Anyone else wondering how Minnesota wasn't any better with Maroney and Barber in the backfield for a couple of years? I'm guessing that Asad Abdul-Khaliq is much worse than any of us suspected. Which is surprising since I already though he was especially awful during his 8 years as a Gopher.
Note to Bill Simmons: I just read your Friday picks column/Pats whine fest. I am driving the Texans Sleeper bus, and there is no room for you. I would give Jim Rome a seat on that bus before I gave it to you. You are a moron for backing a Joey Harrington-led Falcons team as your Sleeper. Live with it dum-dum, and stay away, or the Texans Super Cruiser will run your ass over.
And Tottenham fucking sucks! Jol is getting sacked and Berbatov and Lennon are queer!
I consider myself pretty knowledgeable when it comes to the NFL, and I have to admit, when Jon Kitna got knocked out of yesterday's game I had never heard of his replacement, J.T. O'Sullivan.
Norv just sucks. Suckiest suck who ever sucked.
I like the job Cameron is doing. His scheme appears to be pretty logical, but his X's and O's will be doomed by his Jimmy's and Joe's.
Cam, Petrino, and Kiffin all get massive reserve judgment windows from me. Their situations are far from desirable.
I actually feel a little sorry for Petrino, since, you know, he thought he was getting Michael Vick and ended up with the Piano Man.
It's gonna work out better for him in the end, because Harrington is much more replaceable than a dog-free Vick would have been.
Petrino might be the first coach to downgrade at QB when moving from college to the NFL.
Spurrier went from Grossman to Shane/Danny. Might have to call that one a lateral move.
Can we now say Butch Davis leap from Ken Dorsey to Tim Couch was a push?
Throw him a vine, because this is phenomenal.
By the way, I actually enjoyed T.O.'s "fake video taping" TD celebration yesterday.
And Rob should enjoy his boy Costas scoring one for the little guys:
http://www.youtube.com/watch?v=SX_wimtBH7Y
It would be so easy for Bob Costas to take himself a lot more seriously, but he doesn't, God bless him. He's one of the rare individuals under 5'10" that we tall people don't think is retarded.
Jerry -- You sounded an awful lot like Ron Zook (shudder) with that "X's and O's, Jimmy's and Joe's" comment. I'd appreciate it if you could keep that from ever happening again.
I need either Sean Taylor or The Ron to knock Reggie Brown silly on the first play from scrimmage tonight.
So, do we take this to mean God hates J.T. O'Sullivan? Or that he just has a mancrush on Kitna?
"I've never felt anything like that, and for it to clear up and go right back to as normal as I can be, is nothing short of a miracle," Kitna said Monday. "I just definitely feel the hand of God. That's all it was. You can't explain it.
It's the classic refrain from failed college coaches. Bob Davie uses it all the time. Zook used to change "Jimmy" to "Jesse", which always bothered me.

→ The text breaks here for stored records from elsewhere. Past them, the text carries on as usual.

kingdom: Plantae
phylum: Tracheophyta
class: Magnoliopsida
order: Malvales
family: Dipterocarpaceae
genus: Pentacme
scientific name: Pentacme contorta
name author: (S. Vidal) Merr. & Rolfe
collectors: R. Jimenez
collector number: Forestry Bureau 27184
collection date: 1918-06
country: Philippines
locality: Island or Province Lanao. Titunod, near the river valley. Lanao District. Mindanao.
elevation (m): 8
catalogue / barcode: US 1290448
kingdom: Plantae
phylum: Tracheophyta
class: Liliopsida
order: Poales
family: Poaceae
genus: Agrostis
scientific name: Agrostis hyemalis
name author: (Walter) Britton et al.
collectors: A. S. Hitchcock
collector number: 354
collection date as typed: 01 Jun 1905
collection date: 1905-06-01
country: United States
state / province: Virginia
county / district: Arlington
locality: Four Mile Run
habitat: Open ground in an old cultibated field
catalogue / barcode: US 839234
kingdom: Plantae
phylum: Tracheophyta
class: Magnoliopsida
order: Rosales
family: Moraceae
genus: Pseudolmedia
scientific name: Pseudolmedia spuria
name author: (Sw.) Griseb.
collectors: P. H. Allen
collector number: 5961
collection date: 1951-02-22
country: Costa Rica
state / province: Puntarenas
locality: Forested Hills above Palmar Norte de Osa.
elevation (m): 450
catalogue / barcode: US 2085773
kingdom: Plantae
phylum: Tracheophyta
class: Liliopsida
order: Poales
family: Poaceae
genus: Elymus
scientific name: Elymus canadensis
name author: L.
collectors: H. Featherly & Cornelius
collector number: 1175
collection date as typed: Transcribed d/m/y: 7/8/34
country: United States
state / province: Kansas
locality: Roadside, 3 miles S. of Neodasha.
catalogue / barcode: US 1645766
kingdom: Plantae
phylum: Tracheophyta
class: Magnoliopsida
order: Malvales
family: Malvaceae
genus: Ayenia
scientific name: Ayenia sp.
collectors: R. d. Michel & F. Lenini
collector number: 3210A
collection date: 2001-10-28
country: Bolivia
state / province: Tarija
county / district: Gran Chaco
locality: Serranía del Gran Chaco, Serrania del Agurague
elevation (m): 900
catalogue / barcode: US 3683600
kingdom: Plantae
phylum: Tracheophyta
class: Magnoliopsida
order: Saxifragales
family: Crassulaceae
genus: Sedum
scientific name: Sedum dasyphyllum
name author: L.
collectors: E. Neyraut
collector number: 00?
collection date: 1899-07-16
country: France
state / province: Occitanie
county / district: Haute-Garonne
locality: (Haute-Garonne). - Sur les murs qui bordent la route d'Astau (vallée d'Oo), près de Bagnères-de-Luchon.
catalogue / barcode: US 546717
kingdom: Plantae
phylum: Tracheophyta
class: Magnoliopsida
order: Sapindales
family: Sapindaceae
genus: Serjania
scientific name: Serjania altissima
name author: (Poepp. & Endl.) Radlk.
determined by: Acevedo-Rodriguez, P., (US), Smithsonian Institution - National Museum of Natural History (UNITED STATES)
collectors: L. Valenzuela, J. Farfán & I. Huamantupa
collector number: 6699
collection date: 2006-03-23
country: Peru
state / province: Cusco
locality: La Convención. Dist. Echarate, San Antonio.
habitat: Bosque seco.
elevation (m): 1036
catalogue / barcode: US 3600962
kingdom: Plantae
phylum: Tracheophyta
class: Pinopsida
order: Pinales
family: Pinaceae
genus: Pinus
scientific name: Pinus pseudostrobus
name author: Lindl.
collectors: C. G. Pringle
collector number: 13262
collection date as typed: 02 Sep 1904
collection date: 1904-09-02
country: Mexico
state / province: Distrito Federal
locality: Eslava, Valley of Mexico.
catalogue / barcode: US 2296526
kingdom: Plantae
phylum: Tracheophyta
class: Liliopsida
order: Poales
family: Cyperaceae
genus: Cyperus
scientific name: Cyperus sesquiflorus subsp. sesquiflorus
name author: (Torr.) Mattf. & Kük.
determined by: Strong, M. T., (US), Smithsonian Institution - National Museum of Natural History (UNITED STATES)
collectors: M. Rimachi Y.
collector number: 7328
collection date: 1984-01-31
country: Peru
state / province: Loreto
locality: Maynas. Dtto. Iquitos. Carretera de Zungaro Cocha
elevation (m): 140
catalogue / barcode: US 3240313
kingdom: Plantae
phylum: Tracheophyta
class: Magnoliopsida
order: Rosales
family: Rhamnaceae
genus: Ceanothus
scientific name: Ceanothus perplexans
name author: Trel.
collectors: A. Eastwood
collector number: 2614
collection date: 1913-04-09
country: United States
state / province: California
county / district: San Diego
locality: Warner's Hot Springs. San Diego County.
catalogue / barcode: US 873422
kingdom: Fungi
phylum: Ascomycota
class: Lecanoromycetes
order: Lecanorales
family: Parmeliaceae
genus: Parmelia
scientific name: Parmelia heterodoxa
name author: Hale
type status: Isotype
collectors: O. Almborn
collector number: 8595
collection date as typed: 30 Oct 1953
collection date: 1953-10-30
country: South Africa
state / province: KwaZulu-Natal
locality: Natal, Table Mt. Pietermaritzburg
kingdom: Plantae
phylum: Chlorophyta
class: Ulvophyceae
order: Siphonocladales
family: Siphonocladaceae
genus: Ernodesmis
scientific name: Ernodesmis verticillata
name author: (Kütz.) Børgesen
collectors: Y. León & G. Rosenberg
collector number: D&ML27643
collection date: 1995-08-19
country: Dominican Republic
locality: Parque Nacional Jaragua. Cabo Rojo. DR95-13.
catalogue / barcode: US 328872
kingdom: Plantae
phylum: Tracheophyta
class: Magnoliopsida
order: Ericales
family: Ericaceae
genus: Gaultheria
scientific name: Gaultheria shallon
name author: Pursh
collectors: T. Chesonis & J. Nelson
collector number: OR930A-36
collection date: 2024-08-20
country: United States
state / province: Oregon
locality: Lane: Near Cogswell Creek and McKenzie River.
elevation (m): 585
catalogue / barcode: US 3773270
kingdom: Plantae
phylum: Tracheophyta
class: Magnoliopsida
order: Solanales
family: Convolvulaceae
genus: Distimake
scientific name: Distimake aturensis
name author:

Hell, right now even Bob Davie looks good to suicidal Notre Dame fans...
Ron Zook is getting better Jerry. His speech patterns are improving. He's going to get it corrected.
The Zooker at Illinois:
2005: 2-9 (0-8)
2006: 2-10 (1-7)
2007: 2-1 (0-0)
Mark's right, he's getting better.
I can't wait to tune in to the next ND game on NBC and see how Tom Hammonds spins the team's struggles so far this year.
Duke can't wait for mid-November when they can get that easy win vs. the Irish.